Cheerilee face planted into the glass door with a thud. “Oof- H-hey, why isn’t this door opening?”

“I’m pretty sure it’s one of those doors that open the other way. Here, lemme try.” Twilight replied as a mulberry aura wrapped itself around the door handle. “Huh? Why isn't it opening?” asked Twilight as the door refused to budge a second time.

“Hey, Miss, uh… Lavender, I think it’s closed,” Cheerilee stated as she stood back up and took a step back in front of the entrance.

“What? Oh horse appl-*SNAP*” As Twilight processed what Cheerilee had just told her, she gave the door handle one last tug with her magical aura which caused it to break off and fly straight into Cheerilee's forehead. Reeling, she fell backwards onto Twilight, her styrofoam takeout container cracking with a loud pop inside her saddlebags. Twilight panicked upon seeing the sticky, red-colored filling of Cheerilee's hours-old cherry chimichanga that had just coated the two mares. “Oh no, Cherry Tree! You’re bleeding!” She danced frantically on the tips of her hooves. “Dear Celestia, what-do-I-do, what-do-I-do? I think she’s dead! This is bad. If anypony finds out about this, I’ll be tried for murder… and vandalism! Oh, my perfect record will be ruined!”

In the midst of her terrified shouts, the voice of an older stallion rang out from above her. “Oi! It's three in the morning. Store’s closed, go home before I call the guard!”

Looking up, Twilight’s eyes went wide at the tired store pony who hung haphazardly half-way out of the second floor apartment above his store while he continued to grumble inaudibly.

“Ow. My head hurts. Wait, why am I covered in food?” Cheerilee asked. She looked about, trying to get her bearings as she lay in front her new acquaintance before she pieced the situation together. “Hey, Lavender look, I’m fine. See?” Cheerilee assured the Twilight, rising to her hooves in the process. Her legs were a bit wobbly and her eyes a bit bleary, but she was unhurt.

Twilight was lost in her apocalyptic vision. “...and then my friends will abandon me, and the princess will banish me to the moon. As neat as it would be to see the Oceanus Procellarum up close, I don't wanna become another Mare in the Moon!”

“Hey! Look at me!” Cheerilee shouted as she lightly jostled Twilight with her forehooves, grabbing her attention as well as her shoulders. Cheerilee’s stained coat met Twilight's clean coat, smearing the cherry sauce over both of them. “It’s just some leftovers from something I had earlier.”

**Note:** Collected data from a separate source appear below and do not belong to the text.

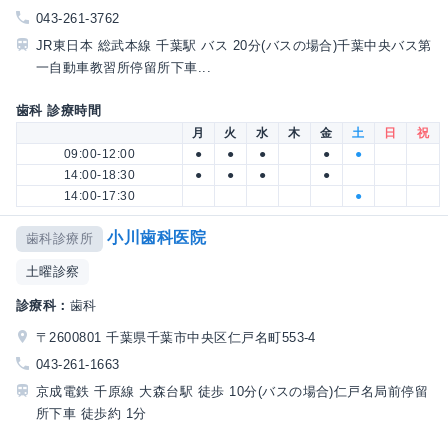
043-261-3762
JR東日本 総武本線 千葉駅 バス 20分(バスの場合)千葉中央バス第
一自動車教習所停留所下車...
歯科 診療時間
月
火
水
木
金
土
日
祝
09:00-12:00
●
●
●
●
●
14:00-18:30
●
●
●
●
14:00-17:30
●
小川歯科医院
歯科診療所
土曜診察
診療科：
歯科
〒2600801 千葉県千葉市中央区仁戸名町553-4
043-261-1663
京成電鉄 千原線 大森台駅 徒歩 10分(バスの場合)仁戸名局前停留
所下車 徒歩約 1分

“Thank Celestia,” Twilight exclaimed as she sprung forward, enveloping Cheerilee in a surprised bear hug. “I th- thought that I killed you!”

“That’s it! I’m giving you drunks until the time I get down there to get outta here, or I’ll make you two quiet down with my own hooves,” shouted the sales pony as he disappeared back within the window he had been hanging out of.

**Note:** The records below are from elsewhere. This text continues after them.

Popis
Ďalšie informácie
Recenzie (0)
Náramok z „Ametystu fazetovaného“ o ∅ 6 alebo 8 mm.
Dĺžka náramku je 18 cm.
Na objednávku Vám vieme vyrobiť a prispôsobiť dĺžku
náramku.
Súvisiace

“Oof, hey… hey, did you just hear that pony?” Cheerilee wheezed as she tried to wriggle her way out of Twilight's grasp. “We’ve got to, uh… we have to go. I don’t want to wake up in jail again,” Cheerilee finished as she pried herself free.

“But I thought we were supposed to… we were going to get doughnuts. We’re still getting doughnuts, right?” asked Twilight, confused at the sudden change of plans.

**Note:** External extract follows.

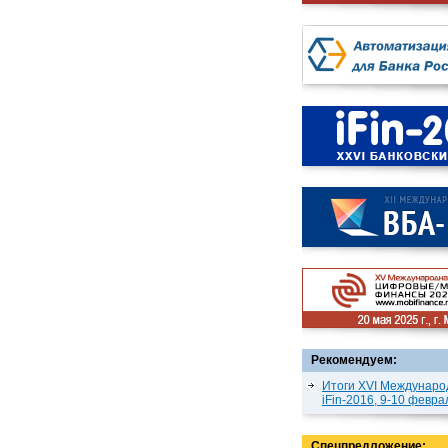
Рекомендуем:
Итоги XVI Междунаро
iFin-2016, 9-10 февра
Спецпредложение:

“We can come back tomorrow. W-we should go, I'm gonna go home before that pony gets over, uh... gets down here.” Cheerilee stated while she began to pick herself up and walk away as the interior of the store floor lit up.

“Hey, uh… Cherry Tree? I’m pretty sure home is this way,” Twilight said as she vaguely pointed up the street with a wobbly foreleg. She stumbled up from the brick sidewalk in front of Doughnut Joe’s and led Cheerilee on.